Échelles cantonale et d'état

  • un sur-risque de 20 % si l'appel provient d'un vétérinaire (p<0,001), qui, selon les auteurs, pourrait refléter le scrupule de propriétaires à appeler quand l'intoxication est liée à des substances illégales – bien que les données suivantes aillent à l'encontre de cette hypothèse ; 
  • le risque augmente de manière linéaire et élevée avec le taux de prescription d'opioïdes aux humains à l'échelle du canton, entre 20 et 150 prescriptions p. 100 personnes. Ce taux diminue depuis 2012, ce qui se reflète aussi dans la moindre fréquence d'appels à l'APCC pour des chiens. Les auteurs soulignent aussi que cela reflète probablement une faible fréquence des incidents canins avec des opioïdes illicites puisque ceux-ci sont « en général consommés peu de temps après leur acquisition ».
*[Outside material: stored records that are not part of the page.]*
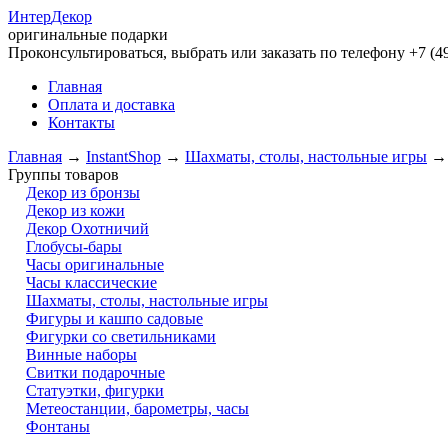
Интер
Декор
оригинальные подарки
Проконсультироваться, выбрать или заказать по телефону +7 (49
Главная
Оплата и доставка
Контакты
Главная
→
InstantShop
→
Шахматы, столы, настольные игры
Группы товаров
Декор из бронзы
Декор из кожи
Декор Охотничий
Глобусы-бары
Часы оригинальные
Часы классические
Шахматы, столы, настольные игры
Фигуры и кашпо садовые
Фигурки со светильниками
Винные наборы
Свитки подарочные
Статуэтки, фигурки
Метеостанции, барометры, часы
Фонтаны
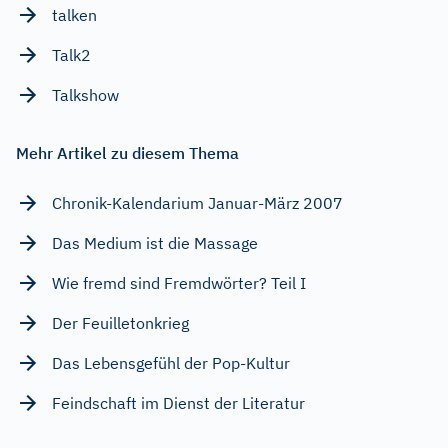
talken
Talk2
Talkshow
Mehr Artikel zu diesem Thema
Chronik-Kalendarium Januar-März 2007
Das Medium ist die Massage
Wie fremd sind Fremdwörter? Teil I
Der Feuilletonkrieg
Das Lebensgefühl der Pop-Kultur
Feindschaft im Dienst der Literatur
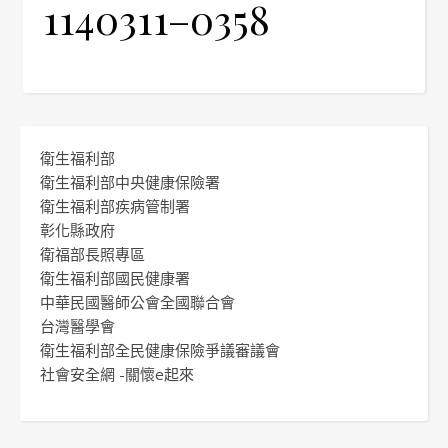
1140311–0358
衛生福利部
衛生福利部中央健康保險署
衛生福利部疾病管制署
彰化縣政府
衛福部長照專區
衛生福利部國民健康署
中華民國醫師公會全國聯合會
台灣醫學會
衛生福利部全民健康保險爭議審議會
社會安全網 -關懷e起來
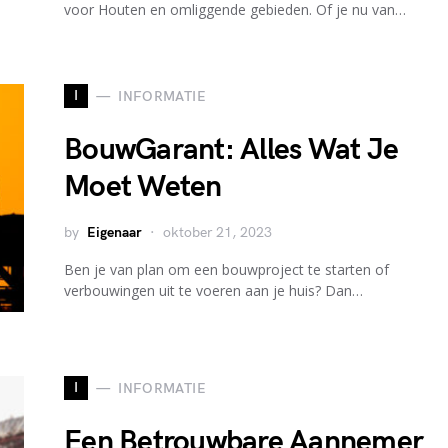
voor Houten en omliggende gebieden. Of je nu van…
I
INFORMATIE
BouwGarant: Alles Wat Je
Moet Weten
by
Eigenaar
oktober 21, 2023
Ben je van plan om een bouwproject te starten of
verbouwingen uit te voeren aan je huis? Dan…
I
INFORMATIE
Een Betrouwbare Aannemer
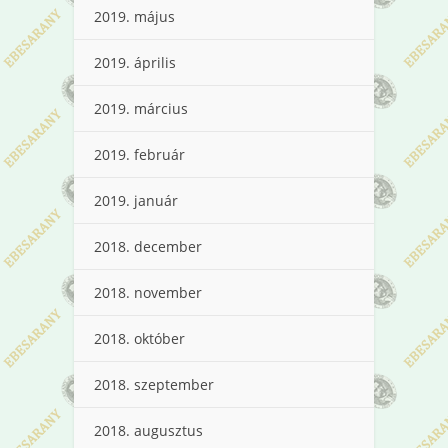
2019. május
2019. április
2019. március
2019. február
2019. január
2018. december
2018. november
2018. október
2018. szeptember
2018. augusztus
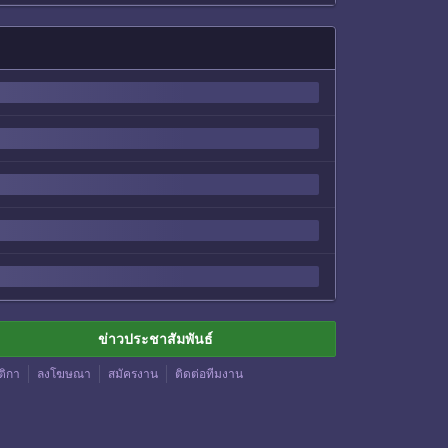
ข่าวประชาสัมพันธ์
ติกา
ลงโฆษณา
สมัครงาน
ติดต่อทีมงาน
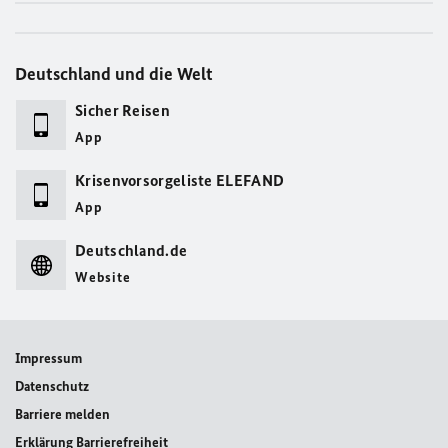
Deutschland und die Welt
Sicher Reisen
App
Krisenvorsorgeliste ELEFAND
App
Deutschland.de
Website
Impressum
Datenschutz
Barriere melden
Erklärung Barrierefreiheit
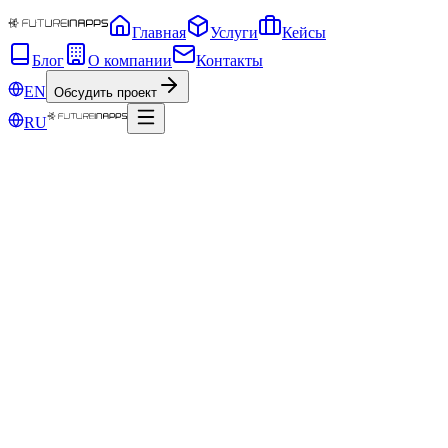
Главная
Услуги
Кейсы
Блог
О компании
Контакты
EN
Обсудить проект
RU
19 дек. 2025 г.
Почему проекты с фрилансерами
часто не доходят до запуска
Bonne nouvelle pour les chiens

Les auteurs ont repris les données de santé publique du nombre de décès par overdose d'opioïdes à l'échelle de chaque état des USA sur la période étudiée, mais ne trouvent pas ce taux associé (au plan statistique) à celui des empoisonnements de chiens signalés à l'APCC. « Comme le taux de mortalité des humains causés par les opioïdes obtenus illégalement augmente et que les prescriptions d'opioïdes aux humains diminuent, il serait utile de déterminer la proportion de chiens intoxiqués par ces deux » sources. Mais, préviennent-ils, « les appels [à l'APCC] en lien avec les opioïdes diminuent au total et en proportion des appels pour d'autres causes toxiques, ce qui suggère que, malgré l'épidémie des opioïdes qui s'intensifie, la situation pourrait être en amélioration pour les chiens ». Dans tous les cas, ils ne constituent pas une sentinelle de l'exposition au risque d'intoxication pédiatrique aux opioïdes.